▶ **PROVIDED RECORDS**
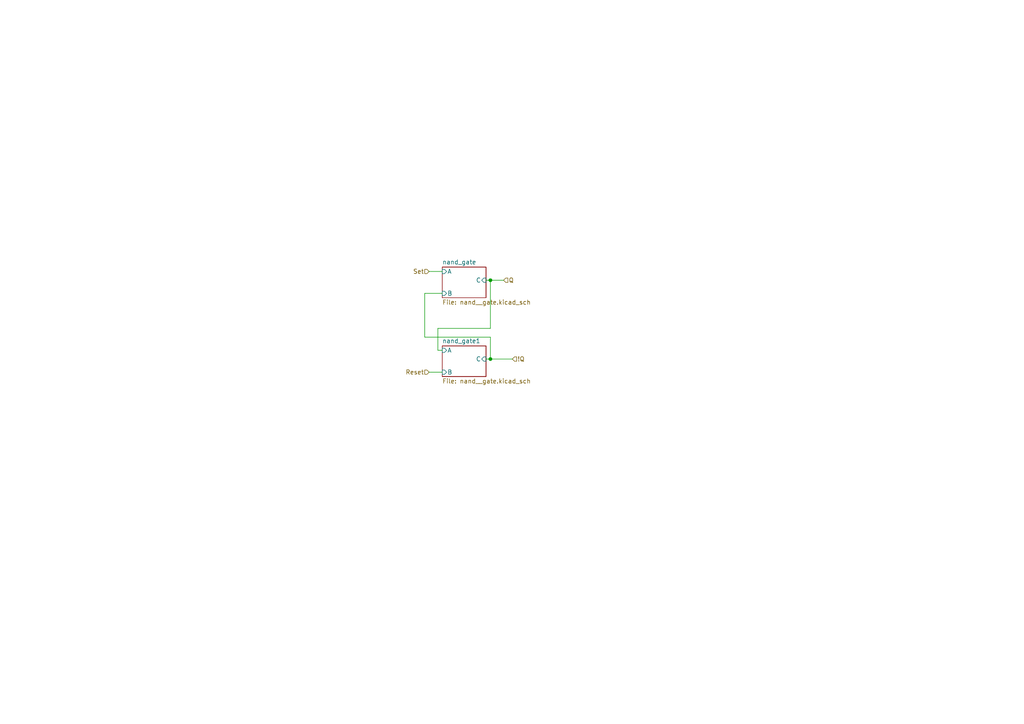
<source format=kicad_sch>
(kicad_sch (version 20230121) (generator eeschema)

  (uuid 1df2e262-9eaa-4d65-a492-416a085b2854)

  (paper "A4")

  

  (junction (at 142.24 104.14) (diameter 0) (color 0 0 0 0)
    (uuid 546a1b6e-d34e-4ff8-99f8-d58e453a6244)
  )
  (junction (at 142.24 81.28) (diameter 0) (color 0 0 0 0)
    (uuid 8dda2004-412a-4742-a27a-a441a4fa26e5)
  )

  (wire (pts (xy 140.97 104.14) (xy 142.24 104.14))
    (stroke (width 0) (type default))
    (uuid 04c227e2-bccb-4cee-99ea-06aa26e9bbae)
  )
  (wire (pts (xy 123.19 85.09) (xy 128.27 85.09))
    (stroke (width 0) (type default))
    (uuid 293b1f74-bfd9-4567-b229-dfee30075e28)
  )
  (wire (pts (xy 142.24 104.14) (xy 148.59 104.14))
    (stroke (width 0) (type default))
    (uuid 476c127e-d124-4de2-9874-38d48f37e32c)
  )
  (wire (pts (xy 127 101.6) (xy 128.27 101.6))
    (stroke (width 0) (type default))
    (uuid 5870ca8f-4cc5-4d67-b41f-fc2bed66f119)
  )
  (wire (pts (xy 123.19 97.79) (xy 123.19 85.09))
    (stroke (width 0) (type default))
    (uuid 7305a15e-85ff-4dbc-85b5-91c7fbeb3dac)
  )
  (wire (pts (xy 142.24 104.14) (xy 142.24 97.79))
    (stroke (width 0) (type default))
    (uuid 7d4bb5b5-bca8-4dcc-a164-7b10e8b59989)
  )
  (wire (pts (xy 124.46 107.95) (xy 128.27 107.95))
    (stroke (width 0) (type default))
    (uuid 82656ccf-2f8e-4138-ba95-42effa19de3e)
  )
  (wire (pts (xy 140.97 81.28) (xy 142.24 81.28))
    (stroke (width 0) (type default))
    (uuid a8e1585c-a783-4649-ab0b-d21b560af91a)
  )
  (wire (pts (xy 142.24 97.79) (xy 123.19 97.79))
    (stroke (width 0) (type default))
    (uuid aad01500-7d9a-4936-b105-f83ef1df6bdf)
  )
  (wire (pts (xy 142.24 81.28) (xy 142.24 95.25))
    (stroke (width 0) (type default))
    (uuid bc23f8f4-5fef-413f-a361-b141eb38a283)
  )
  (wire (pts (xy 142.24 81.28) (xy 146.05 81.28))
    (stroke (width 0) (type default))
    (uuid cc822aad-ca5a-496c-84a8-a61fb24b40b4)
  )
  (wire (pts (xy 127 95.25) (xy 127 101.6))
    (stroke (width 0) (type default))
    (uuid ed039fd2-8fb7-4c25-8e0e-0e66b09a638c)
  )
  (wire (pts (xy 142.24 95.25) (xy 127 95.25))
    (stroke (width 0) (type default))
    (uuid f3967bdc-e9ca-4f71-bec7-c6fc6297de25)
  )
  (wire (pts (xy 124.46 78.74) (xy 128.27 78.74))
    (stroke (width 0) (type default))
    (uuid f45ef3dd-3225-4267-b1a8-74c65672af1a)
  )

  (hierarchical_label "Q" (shape input) (at 146.05 81.28 0) (fields_autoplaced)
    (effects (font (size 1.27 1.27)) (justify left))
    (uuid 0f7fbabe-d7cd-4e7f-837c-9cf7a8b06158)
  )
  (hierarchical_label "Set" (shape input) (at 124.46 78.74 180) (fields_autoplaced)
    (effects (font (size 1.27 1.27)) (justify right))
    (uuid 66fa3c6c-9702-4335-a7d9-e6ead182111c)
  )
  (hierarchical_label "!Q" (shape input) (at 148.59 104.14 0) (fields_autoplaced)
    (effects (font (size 1.27 1.27)) (justify left))
    (uuid f99867fb-7e35-4fcc-b9a5-86b91cb432f4)
  )
  (hierarchical_label "Reset" (shape input) (at 124.46 107.95 180) (fields_autoplaced)
    (effects (font (size 1.27 1.27)) (justify right))
    (uuid fac88921-6878-4559-aed1-e007bca53937)
  )

  (sheet (at 128.27 77.47) (size 12.7 8.89) (fields_autoplaced)
    (stroke (width 0.1524) (type solid))
    (fill (color 0 0 0 0.0000))
    (uuid 2fff6220-ea26-4c7a-b338-1daf9e2bd1fe)
    (property "Sheetname" "nand_gate" (at 128.27 76.7584 0)
      (effects (font (size 1.27 1.27)) (justify left bottom))
    )
    (property "Sheetfile" "nand__gate.kicad_sch" (at 128.27 86.9446 0)
      (effects (font (size 1.27 1.27)) (justify left top))
    )
    (pin "B" input (at 128.27 85.09 180)
      (effects (font (size 1.27 1.27)) (justify left))
      (uuid 81d6be1c-66e7-47ea-9fbe-186b1aaae704)
    )
    (pin "A" input (at 128.27 78.74 180)
      (effects (font (size 1.27 1.27)) (justify left))
      (uuid 65cda27c-a3d7-48aa-9775-a730ceebabc0)
    )
    (pin "C" input (at 140.97 81.28 0)
      (effects (font (size 1.27 1.27)) (justify right))
      (uuid 21ae0025-bd3a-41d0-b128-271549b5fdea)
    )
    (instances
      (project "nand_gate"
        (path "/ae45e9d9-ebb5-4d6c-8dad-99eadd2be5c5/2e87dc14-878c-467c-8594-4a57b58f886f/6b230bbb-3b41-4fd2-a79b-e0cf50894ec7/0ad4044b-a9cd-452a-a5d6-d186c7bbd4c9" (page "5"))
        (path "/ae45e9d9-ebb5-4d6c-8dad-99eadd2be5c5/2e87dc14-878c-467c-8594-4a57b58f886f/ec238f57-a4a9-49ac-b4d6-5b2cf534f59d/0ad4044b-a9cd-452a-a5d6-d186c7bbd4c9" (page "13"))
      )
    )
  )

  (sheet (at 128.27 100.33) (size 12.7 8.89) (fields_autoplaced)
    (stroke (width 0.1524) (type solid))
    (fill (color 0 0 0 0.0000))
    (uuid 4a30fd53-976a-4ff9-a231-847958a3da52)
    (property "Sheetname" "nand_gate1" (at 128.27 99.6184 0)
      (effects (font (size 1.27 1.27)) (justify left bottom))
    )
    (property "Sheetfile" "nand__gate.kicad_sch" (at 128.27 109.8046 0)
      (effects (font (size 1.27 1.27)) (justify left top))
    )
    (pin "B" input (at 128.27 107.95 180)
      (effects (font (size 1.27 1.27)) (justify left))
      (uuid 5d89834e-beb8-4eef-b5de-3a2f263ce838)
    )
    (pin "A" input (at 128.27 101.6 180)
      (effects (font (size 1.27 1.27)) (justify left))
      (uuid 29c691d1-1847-444d-9256-224dbfe44597)
    )
    (pin "C" input (at 140.97 104.14 0)
      (effects (font (size 1.27 1.27)) (justify right))
      (uuid e2f6c58c-4a4f-47cc-97ae-e774f4bab342)
    )
    (instances
      (project "nand_gate"
        (path "/ae45e9d9-ebb5-4d6c-8dad-99eadd2be5c5/2e87dc14-878c-467c-8594-4a57b58f886f/6b230bbb-3b41-4fd2-a79b-e0cf50894ec7/0ad4044b-a9cd-452a-a5d6-d186c7bbd4c9" (page "6"))
        (path "/ae45e9d9-ebb5-4d6c-8dad-99eadd2be5c5/2e87dc14-878c-467c-8594-4a57b58f886f/ec238f57-a4a9-49ac-b4d6-5b2cf534f59d/0ad4044b-a9cd-452a-a5d6-d186c7bbd4c9" (page "16"))
      )
    )
  )
)

</source>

▶ **ASSIGNMENT**
Across all the entries, how many lines hold the string "page"? Only the number is needed.

▶ **RESULT FOR THIS TASK**
4